Information supplied Block Start

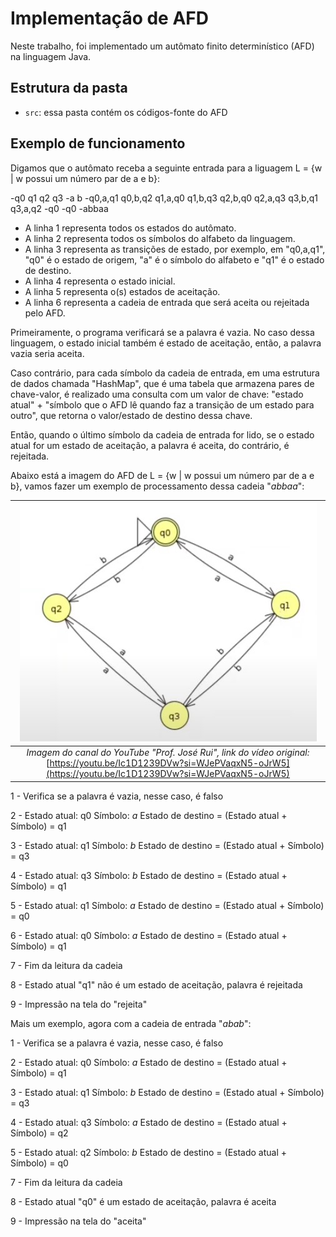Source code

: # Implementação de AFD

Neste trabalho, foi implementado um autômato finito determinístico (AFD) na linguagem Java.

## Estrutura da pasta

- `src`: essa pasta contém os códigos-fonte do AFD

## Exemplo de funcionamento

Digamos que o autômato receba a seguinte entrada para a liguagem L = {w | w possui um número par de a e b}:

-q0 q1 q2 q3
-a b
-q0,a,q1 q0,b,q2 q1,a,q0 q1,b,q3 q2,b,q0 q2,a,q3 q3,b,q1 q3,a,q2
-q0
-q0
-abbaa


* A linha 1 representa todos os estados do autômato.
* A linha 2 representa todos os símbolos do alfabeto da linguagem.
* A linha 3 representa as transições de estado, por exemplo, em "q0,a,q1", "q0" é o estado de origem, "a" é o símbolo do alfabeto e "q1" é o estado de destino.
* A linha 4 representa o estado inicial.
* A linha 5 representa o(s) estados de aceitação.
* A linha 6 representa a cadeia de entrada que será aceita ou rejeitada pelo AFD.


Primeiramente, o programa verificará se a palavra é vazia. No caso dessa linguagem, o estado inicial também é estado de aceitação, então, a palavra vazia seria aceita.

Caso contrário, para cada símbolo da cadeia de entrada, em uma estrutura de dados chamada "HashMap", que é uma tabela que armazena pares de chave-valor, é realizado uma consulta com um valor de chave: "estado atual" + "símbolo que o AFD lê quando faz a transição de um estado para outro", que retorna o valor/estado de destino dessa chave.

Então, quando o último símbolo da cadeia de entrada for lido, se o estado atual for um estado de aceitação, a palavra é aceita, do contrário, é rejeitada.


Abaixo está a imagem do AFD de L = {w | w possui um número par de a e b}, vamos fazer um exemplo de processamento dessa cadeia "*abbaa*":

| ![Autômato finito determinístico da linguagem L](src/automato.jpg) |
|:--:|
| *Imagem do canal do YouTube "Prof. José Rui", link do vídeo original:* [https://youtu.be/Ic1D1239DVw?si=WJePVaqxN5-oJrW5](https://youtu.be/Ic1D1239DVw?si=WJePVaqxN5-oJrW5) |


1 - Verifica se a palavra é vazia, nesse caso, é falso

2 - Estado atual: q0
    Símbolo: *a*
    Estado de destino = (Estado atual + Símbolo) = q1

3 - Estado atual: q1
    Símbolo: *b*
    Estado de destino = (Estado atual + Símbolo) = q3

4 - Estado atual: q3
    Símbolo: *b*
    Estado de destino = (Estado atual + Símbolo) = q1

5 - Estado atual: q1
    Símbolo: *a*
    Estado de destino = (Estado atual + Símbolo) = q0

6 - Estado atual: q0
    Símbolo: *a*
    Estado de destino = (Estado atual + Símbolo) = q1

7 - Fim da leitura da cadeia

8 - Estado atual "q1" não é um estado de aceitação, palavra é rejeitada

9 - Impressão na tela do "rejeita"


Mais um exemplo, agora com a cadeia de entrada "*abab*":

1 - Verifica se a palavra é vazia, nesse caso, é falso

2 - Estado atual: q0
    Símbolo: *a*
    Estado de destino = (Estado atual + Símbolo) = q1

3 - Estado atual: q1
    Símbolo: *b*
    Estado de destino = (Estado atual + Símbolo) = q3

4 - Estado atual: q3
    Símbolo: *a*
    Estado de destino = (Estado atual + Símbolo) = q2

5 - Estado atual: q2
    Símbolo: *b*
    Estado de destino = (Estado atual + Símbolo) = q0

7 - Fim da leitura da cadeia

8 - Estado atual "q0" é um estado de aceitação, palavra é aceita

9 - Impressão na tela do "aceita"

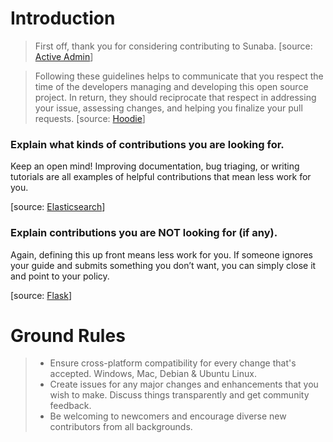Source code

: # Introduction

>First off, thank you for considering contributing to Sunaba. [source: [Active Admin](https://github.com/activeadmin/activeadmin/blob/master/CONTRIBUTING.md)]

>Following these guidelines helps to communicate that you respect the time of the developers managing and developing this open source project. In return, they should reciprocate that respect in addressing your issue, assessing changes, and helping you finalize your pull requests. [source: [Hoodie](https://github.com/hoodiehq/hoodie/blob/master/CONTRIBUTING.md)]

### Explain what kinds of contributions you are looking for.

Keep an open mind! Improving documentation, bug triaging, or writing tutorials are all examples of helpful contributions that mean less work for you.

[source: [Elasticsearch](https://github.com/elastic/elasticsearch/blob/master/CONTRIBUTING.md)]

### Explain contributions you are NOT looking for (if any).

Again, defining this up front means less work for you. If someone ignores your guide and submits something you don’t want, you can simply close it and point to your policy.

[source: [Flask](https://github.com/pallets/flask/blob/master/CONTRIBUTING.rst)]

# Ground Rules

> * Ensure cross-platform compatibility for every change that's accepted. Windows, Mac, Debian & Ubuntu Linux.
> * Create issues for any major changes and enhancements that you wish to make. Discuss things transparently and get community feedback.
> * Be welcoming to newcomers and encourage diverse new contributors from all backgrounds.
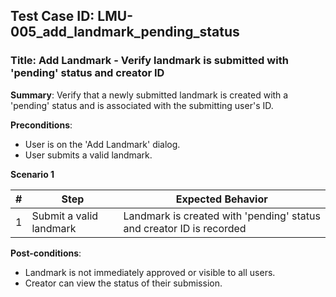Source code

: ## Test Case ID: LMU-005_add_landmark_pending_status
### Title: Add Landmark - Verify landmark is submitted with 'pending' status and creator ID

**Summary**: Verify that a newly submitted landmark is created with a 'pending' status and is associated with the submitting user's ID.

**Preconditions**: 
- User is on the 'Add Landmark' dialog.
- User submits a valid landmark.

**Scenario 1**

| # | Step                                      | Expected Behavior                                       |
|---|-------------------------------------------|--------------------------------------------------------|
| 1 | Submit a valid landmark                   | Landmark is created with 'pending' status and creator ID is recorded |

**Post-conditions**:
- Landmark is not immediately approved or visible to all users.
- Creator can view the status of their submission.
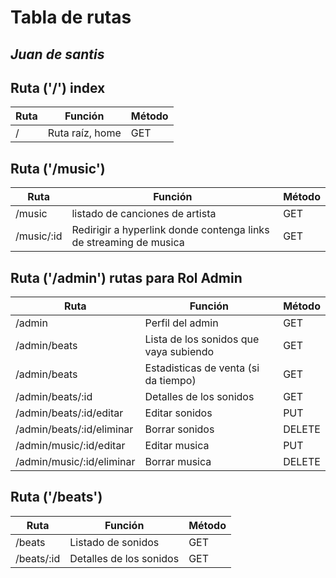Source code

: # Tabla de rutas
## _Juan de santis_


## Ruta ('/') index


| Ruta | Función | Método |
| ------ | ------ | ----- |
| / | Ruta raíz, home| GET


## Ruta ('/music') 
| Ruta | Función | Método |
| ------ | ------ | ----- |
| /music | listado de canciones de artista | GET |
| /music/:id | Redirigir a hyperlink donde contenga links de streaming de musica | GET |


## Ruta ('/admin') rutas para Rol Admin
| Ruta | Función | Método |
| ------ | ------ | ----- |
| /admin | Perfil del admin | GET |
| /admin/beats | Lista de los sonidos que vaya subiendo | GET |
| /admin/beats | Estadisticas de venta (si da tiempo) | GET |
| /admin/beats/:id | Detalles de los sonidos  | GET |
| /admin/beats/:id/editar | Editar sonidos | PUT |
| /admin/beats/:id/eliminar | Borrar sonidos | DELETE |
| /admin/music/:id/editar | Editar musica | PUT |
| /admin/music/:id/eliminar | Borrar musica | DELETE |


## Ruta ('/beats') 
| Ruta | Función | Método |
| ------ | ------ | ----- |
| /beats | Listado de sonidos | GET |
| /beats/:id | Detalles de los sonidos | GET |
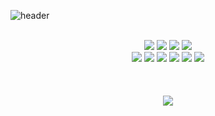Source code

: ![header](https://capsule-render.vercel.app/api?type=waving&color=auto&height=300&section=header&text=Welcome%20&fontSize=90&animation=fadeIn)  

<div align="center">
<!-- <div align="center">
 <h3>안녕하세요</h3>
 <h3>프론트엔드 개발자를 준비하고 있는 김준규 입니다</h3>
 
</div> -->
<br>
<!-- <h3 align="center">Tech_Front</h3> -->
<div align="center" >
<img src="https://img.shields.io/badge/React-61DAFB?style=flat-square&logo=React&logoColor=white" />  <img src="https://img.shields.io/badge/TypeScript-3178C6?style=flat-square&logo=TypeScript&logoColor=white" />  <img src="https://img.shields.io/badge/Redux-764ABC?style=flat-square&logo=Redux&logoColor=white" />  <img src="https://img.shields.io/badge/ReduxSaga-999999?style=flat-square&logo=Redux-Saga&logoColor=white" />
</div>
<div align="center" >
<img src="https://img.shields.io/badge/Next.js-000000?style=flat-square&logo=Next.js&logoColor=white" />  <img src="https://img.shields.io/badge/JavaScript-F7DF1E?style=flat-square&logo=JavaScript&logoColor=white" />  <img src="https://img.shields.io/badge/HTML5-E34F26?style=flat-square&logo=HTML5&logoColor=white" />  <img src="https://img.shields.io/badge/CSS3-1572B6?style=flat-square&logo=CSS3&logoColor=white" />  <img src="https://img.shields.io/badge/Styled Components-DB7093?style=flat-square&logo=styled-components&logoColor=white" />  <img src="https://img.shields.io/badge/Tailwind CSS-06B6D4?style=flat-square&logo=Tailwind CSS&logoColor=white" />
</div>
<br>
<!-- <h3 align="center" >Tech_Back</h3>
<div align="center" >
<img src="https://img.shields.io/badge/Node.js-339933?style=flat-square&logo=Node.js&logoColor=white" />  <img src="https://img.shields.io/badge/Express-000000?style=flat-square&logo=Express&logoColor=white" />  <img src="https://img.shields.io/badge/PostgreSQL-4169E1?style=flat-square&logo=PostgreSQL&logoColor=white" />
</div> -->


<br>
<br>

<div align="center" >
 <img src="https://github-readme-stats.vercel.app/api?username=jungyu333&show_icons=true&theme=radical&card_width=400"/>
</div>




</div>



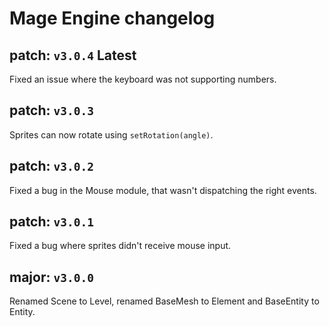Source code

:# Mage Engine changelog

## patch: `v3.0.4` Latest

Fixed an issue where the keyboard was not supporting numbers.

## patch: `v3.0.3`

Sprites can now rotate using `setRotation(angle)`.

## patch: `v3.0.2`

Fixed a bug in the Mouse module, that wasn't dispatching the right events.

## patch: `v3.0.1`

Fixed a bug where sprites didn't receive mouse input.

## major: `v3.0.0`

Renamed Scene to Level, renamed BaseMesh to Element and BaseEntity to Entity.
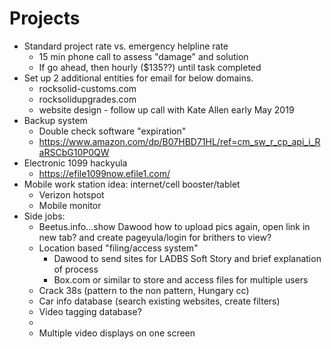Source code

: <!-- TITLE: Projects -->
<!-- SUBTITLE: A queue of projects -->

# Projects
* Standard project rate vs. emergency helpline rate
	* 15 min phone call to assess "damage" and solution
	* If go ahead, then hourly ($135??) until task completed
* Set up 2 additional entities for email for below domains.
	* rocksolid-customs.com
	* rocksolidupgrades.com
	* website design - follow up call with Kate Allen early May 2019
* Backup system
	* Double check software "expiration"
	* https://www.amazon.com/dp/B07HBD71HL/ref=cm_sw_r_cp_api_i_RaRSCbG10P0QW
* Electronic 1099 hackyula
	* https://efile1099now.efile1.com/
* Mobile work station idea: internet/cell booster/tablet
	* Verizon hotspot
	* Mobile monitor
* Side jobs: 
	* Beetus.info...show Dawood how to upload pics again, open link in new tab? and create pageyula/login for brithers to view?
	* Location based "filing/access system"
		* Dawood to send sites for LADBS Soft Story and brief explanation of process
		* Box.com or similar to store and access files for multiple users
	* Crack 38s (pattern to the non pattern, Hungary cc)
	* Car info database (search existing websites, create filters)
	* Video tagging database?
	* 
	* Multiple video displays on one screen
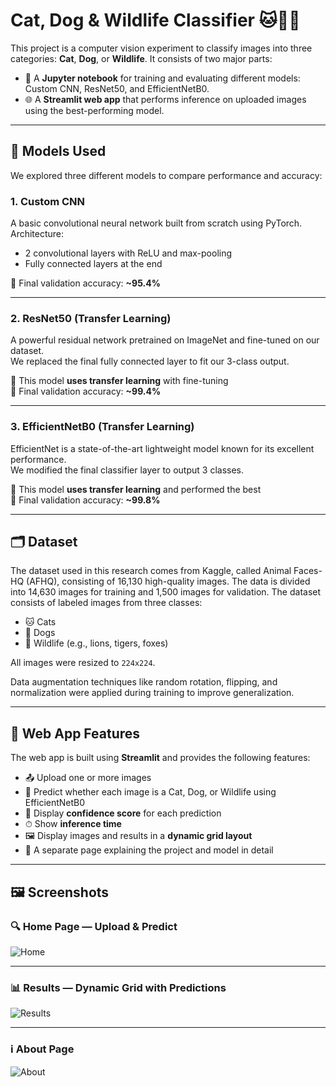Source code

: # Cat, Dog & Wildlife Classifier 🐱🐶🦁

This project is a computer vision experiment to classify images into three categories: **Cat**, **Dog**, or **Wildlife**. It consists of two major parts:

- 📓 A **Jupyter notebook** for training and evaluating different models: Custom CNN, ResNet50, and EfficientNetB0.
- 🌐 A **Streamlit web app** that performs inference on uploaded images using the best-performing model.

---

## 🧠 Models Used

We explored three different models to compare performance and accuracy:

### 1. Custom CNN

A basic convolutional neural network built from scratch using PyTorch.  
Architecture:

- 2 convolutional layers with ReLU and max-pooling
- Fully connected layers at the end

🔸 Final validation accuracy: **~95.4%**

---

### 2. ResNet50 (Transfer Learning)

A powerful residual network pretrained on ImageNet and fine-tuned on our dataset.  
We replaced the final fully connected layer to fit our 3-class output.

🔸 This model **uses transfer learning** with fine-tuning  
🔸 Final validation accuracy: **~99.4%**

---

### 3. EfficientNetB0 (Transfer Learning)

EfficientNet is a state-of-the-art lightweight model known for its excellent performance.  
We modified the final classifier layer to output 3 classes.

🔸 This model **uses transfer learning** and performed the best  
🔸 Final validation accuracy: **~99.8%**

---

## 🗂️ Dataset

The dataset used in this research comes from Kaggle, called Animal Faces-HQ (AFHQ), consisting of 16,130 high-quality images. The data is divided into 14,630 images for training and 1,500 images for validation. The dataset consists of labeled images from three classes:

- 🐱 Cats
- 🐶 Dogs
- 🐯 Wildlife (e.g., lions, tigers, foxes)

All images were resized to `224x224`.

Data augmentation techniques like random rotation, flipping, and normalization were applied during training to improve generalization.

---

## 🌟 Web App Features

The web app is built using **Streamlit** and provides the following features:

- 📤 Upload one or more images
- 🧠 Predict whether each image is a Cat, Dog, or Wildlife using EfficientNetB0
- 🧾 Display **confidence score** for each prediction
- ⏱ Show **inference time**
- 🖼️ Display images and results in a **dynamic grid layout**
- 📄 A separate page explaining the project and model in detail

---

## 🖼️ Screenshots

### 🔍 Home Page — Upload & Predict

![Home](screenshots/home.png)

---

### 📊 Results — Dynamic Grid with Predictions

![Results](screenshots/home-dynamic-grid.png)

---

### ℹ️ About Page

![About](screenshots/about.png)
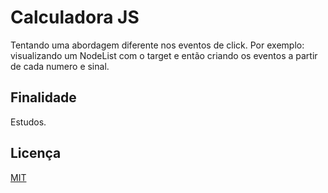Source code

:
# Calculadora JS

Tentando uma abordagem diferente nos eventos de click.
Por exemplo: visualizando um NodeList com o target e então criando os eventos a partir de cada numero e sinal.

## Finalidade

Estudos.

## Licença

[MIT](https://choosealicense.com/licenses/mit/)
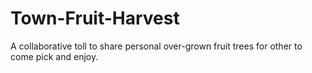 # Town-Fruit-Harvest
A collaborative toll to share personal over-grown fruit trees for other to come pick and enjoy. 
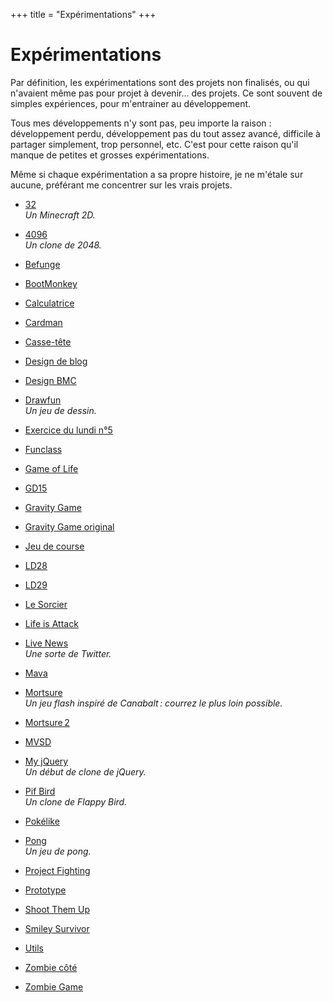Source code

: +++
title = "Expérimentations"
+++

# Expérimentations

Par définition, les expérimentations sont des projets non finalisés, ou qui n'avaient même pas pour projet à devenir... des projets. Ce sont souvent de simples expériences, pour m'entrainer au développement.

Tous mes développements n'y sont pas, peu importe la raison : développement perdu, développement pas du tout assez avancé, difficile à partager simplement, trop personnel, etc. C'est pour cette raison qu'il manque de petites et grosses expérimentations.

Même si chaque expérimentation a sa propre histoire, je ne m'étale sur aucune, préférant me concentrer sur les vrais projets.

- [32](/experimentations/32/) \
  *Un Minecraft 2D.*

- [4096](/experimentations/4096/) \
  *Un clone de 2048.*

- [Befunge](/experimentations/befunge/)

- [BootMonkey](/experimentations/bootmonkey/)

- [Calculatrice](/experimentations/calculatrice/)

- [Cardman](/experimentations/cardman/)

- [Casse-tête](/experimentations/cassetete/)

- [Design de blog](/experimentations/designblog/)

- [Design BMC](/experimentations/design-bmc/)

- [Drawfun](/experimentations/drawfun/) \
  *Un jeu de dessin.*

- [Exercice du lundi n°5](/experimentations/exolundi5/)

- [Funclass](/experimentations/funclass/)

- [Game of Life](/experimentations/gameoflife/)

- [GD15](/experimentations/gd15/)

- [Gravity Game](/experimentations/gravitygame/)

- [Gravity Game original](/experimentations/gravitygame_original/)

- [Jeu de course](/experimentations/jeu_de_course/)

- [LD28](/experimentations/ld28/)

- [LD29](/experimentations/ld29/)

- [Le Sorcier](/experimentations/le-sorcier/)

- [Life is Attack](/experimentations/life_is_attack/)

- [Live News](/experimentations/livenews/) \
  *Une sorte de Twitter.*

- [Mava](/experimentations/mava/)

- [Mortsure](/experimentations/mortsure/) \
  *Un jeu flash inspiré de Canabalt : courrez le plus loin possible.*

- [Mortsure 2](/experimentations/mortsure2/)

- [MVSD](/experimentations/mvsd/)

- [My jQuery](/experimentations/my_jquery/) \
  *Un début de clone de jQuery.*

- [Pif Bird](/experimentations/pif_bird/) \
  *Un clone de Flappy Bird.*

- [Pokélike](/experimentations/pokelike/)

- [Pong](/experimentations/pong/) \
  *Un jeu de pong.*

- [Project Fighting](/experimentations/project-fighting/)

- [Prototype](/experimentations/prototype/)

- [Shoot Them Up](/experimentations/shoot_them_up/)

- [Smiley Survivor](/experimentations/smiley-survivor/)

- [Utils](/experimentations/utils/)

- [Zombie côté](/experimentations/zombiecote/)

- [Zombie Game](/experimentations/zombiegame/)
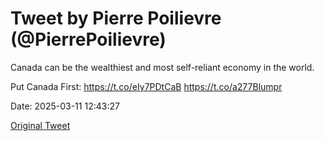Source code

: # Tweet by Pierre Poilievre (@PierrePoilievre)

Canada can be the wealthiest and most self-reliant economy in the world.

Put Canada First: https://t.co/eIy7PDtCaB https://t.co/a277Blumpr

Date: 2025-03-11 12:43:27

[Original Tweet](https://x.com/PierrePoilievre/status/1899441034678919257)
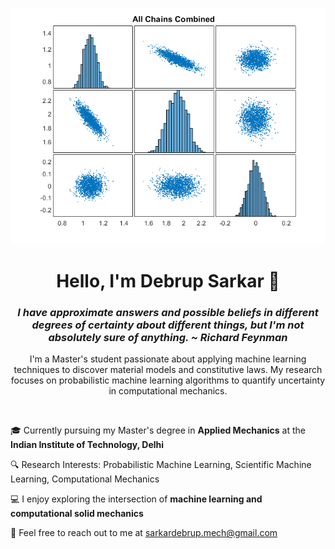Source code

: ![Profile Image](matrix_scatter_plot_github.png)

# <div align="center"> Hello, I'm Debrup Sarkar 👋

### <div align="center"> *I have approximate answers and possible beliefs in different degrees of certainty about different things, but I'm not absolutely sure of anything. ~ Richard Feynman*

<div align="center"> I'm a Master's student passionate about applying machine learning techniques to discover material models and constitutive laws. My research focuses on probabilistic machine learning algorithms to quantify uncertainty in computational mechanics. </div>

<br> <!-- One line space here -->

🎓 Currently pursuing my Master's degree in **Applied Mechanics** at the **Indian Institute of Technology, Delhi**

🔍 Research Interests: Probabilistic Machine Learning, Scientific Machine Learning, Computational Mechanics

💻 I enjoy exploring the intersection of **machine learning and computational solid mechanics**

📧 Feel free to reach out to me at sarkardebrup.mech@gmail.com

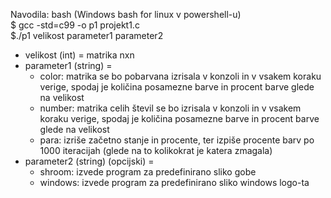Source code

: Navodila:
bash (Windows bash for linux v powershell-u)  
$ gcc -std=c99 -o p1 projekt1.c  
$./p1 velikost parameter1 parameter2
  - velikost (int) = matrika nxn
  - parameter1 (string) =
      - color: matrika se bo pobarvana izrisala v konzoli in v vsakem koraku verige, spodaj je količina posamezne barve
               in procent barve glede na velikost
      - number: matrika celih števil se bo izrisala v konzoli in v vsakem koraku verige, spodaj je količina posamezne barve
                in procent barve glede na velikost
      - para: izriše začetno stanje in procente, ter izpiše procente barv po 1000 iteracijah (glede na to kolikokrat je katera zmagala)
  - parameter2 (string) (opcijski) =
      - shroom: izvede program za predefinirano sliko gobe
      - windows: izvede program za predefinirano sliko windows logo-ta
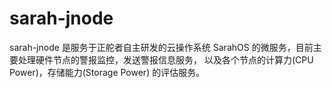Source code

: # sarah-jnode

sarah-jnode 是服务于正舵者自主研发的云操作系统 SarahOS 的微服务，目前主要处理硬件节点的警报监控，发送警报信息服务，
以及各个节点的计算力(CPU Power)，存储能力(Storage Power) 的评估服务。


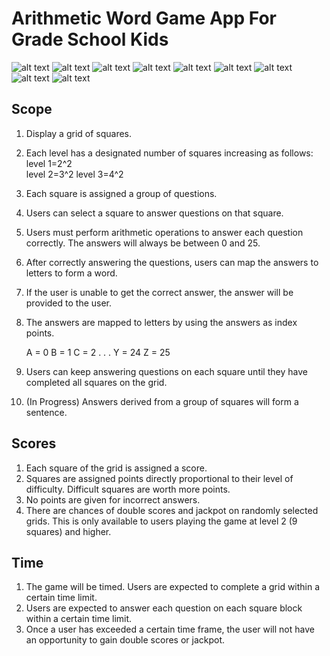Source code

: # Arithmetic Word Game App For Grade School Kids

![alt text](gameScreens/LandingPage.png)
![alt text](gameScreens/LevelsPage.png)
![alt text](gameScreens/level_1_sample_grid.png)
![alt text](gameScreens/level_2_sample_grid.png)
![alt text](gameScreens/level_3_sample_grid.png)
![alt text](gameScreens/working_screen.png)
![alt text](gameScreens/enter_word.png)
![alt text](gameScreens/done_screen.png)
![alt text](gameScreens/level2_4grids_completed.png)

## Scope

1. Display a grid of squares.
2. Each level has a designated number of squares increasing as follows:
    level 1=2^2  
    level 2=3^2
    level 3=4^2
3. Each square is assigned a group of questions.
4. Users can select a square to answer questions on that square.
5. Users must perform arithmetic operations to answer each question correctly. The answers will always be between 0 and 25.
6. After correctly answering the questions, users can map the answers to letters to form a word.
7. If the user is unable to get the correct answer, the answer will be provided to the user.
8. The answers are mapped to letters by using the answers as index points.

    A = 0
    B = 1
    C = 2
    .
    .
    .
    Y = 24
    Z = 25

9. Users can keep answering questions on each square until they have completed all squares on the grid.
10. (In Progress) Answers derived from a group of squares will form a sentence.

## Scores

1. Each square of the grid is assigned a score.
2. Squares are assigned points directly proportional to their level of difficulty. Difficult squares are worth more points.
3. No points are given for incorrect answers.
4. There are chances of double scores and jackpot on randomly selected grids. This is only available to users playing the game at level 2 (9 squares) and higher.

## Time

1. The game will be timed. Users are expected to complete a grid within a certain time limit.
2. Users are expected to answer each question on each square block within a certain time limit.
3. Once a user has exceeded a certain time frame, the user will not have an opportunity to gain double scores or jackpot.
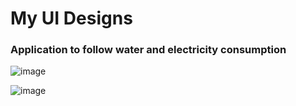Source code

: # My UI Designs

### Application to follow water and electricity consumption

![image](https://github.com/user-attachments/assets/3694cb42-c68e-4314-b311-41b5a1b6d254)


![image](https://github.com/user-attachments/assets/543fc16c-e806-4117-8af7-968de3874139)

Information supplied Block End

May I have only the lines from the start of the data through the line containing "## Exemplo de funcionamento", both included, reproduced exactly and without the pictures?

Source code

: # Implementação de AFD

Neste trabalho, foi implementado um autômato finito determinístico (AFD) na linguagem Java.

## Estrutura da pasta

- `src`: essa pasta contém os códigos-fonte do AFD

## Exemplo de funcionamento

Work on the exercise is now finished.